In observational studies, an observer may get distracted during a 10-second sampling frame, may be undecided about an appropriate categorization, or may observe behavior not listed on the observation schedule. It is sometimes important to distinguish between various types of missing data with different codes (e.g., distinguishing refusals and “don’t knows”). In other cases, a single missing values code may suffice. This decision must be made with the conceptual aims of the research in mind.
Researchers often strive to code missing data in a similar fashion for all or most variables. If a nonresponse is coded as a 4 on variable 1, a 6 on variable 2, a 5 on variable 3, and so forth, there is a greater risk of error than if a uniform code is adopted. The choice of what code to use for missing data is fairly arbitrary, but numeric codes must be ones that have not been used for actual pieces of information.

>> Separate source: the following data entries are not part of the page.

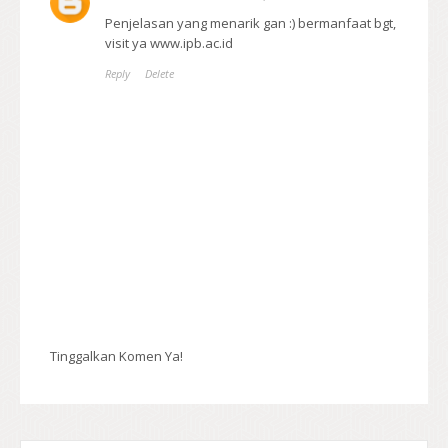
Penjelasan yang menarik gan :) bermanfaat bgt,
visit ya www.ipb.ac.id
Reply
Delete
Tinggalkan Komen Ya!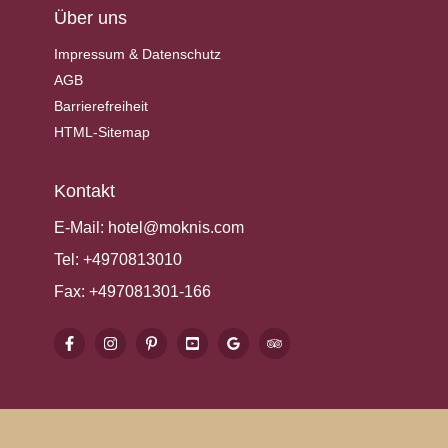
Über uns
Impressum & Datenschutz
AGB
Barrierefreiheit
HTML-Sitemap
Kontakt
E-Mail:
hotel@moknis.com
Tel:
+4970813010
Fax:
+497081301-166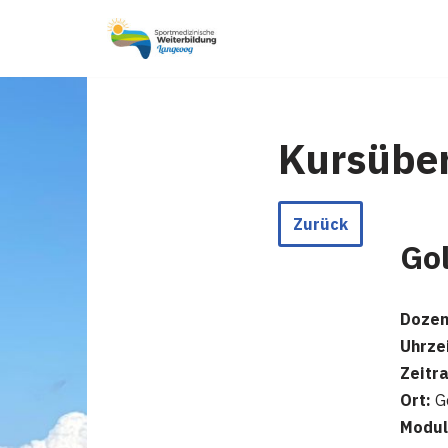
Zum
Inhalt
springen
Kursüber
Zurück
Gol
Dozen
Uhrzei
Zeitr
Ort:
Go
Modul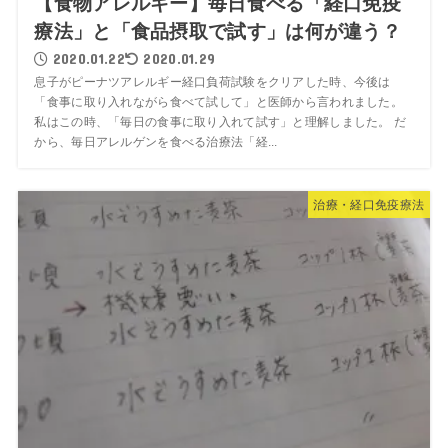
【食物アレルギー】毎日食べる「経口免疫
療法」と「食品摂取で試す」は何が違う？
2020.01.22
2020.01.29
息子がピーナツアレルギー経口負荷試験をクリアした時、今後は
「食事に取り入れながら食べて試して」と医師から言われました。
私はこの時、「毎日の食事に取り入れて試す」と理解しました。 だ
から、毎日アレルゲンを食べる治療法「経...
治療・経口免疫療法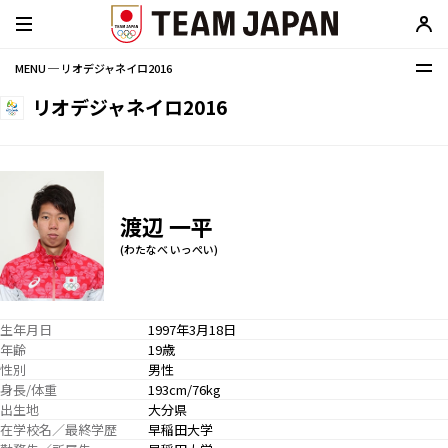
MENU ─ リオデジャネイロ2016
リオデジャネイロ2016
渡辺 一平
(わたなべ いっぺい)
生年月日
1997年3月18日
年齢
19歳
性別
男性
身長/体重
193cm/76kg
出生地
大分県
在学校名／最終学歴
早稲田大学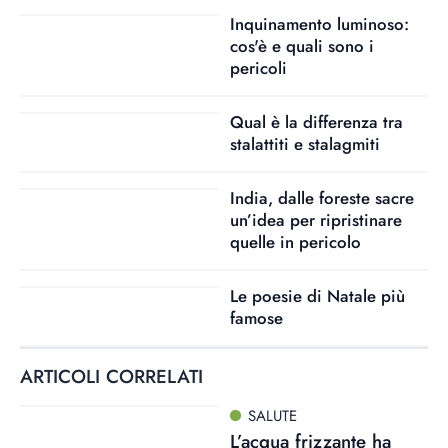
Inquinamento luminoso:
cos'è e quali sono i
pericoli
Qual è la differenza tra
stalattiti e stalagmiti
India, dalle foreste sacre
un’idea per ripristinare
quelle in pericolo
Le poesie di Natale più
famose
ARTICOLI CORRELATI
SALUTE
L’acqua frizzante ha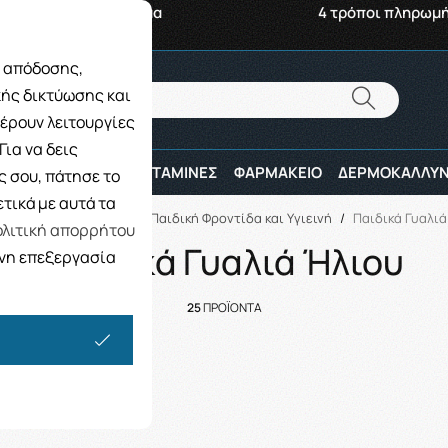
αβή από το Κατάστημα
4 τρόποι πληρωμ
ς απόδοσης,
Αναζήτηση
κής δικτύωσης και
Αναζήτηση
έρουν λειτουργίες
ια να δεις
ΠΑΙΔΙ
ΑΘΛΗΤΕΣ
ΒΙΤΑΜΙΝΕΣ
ΦΑΡΜΑΚΕΙΟ
ΔΕΡΜΟΚΑΛΛΥΝ
 σου, πάτησε το
τικά με αυτά τα
ή
/
ΜΗΤΕΡΑ ΚΑΙ ΠΑΙΔΙ
/
Παιδική Φροντίδα και Υγιεινή
/
Παιδικά Γυαλι
λιτική απορρήτου
Παιδικά Γυαλιά Ήλιου
ενη επεξεργασία
25
ΠΡΟΪΟΝΤΑ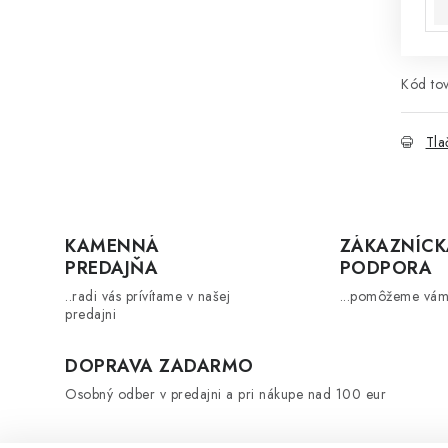
Kód tov
Tla
KAMENNÁ
ZÁKAZNÍCK
PREDAJŇA
PODPORA
..radi vás prívítame v našej
...pomôžeme vám
predajni
DOPRAVA ZADARMO
Osobný odber v predajni a pri nákupe nad 100 eur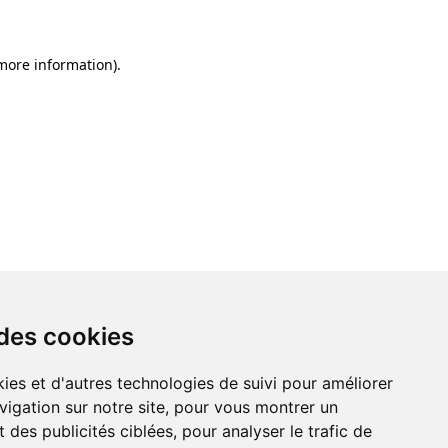
 more information)
.
 des cookies
ies et d'autres technologies de suivi pour améliorer
vigation sur notre site, pour vous montrer un
 des publicités ciblées, pour analyser le trafic de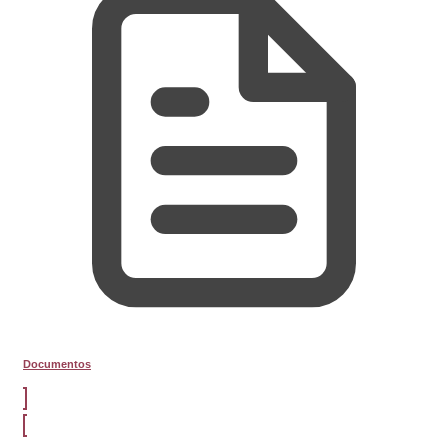
Documentos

Many researchers follow the convention of coding missing data as 9 because this value is out of the range of real codes for most variables. Others use blanks, periods, or negative values to indicate missing information.
Entering, Verifying, and Cleaning Data
Coded data must be entered onto a computer file for analysis, and then verified and cleaned. This section provides an overview of these procedures, but technological advances make it inevitable that the information we provide will need to be updated.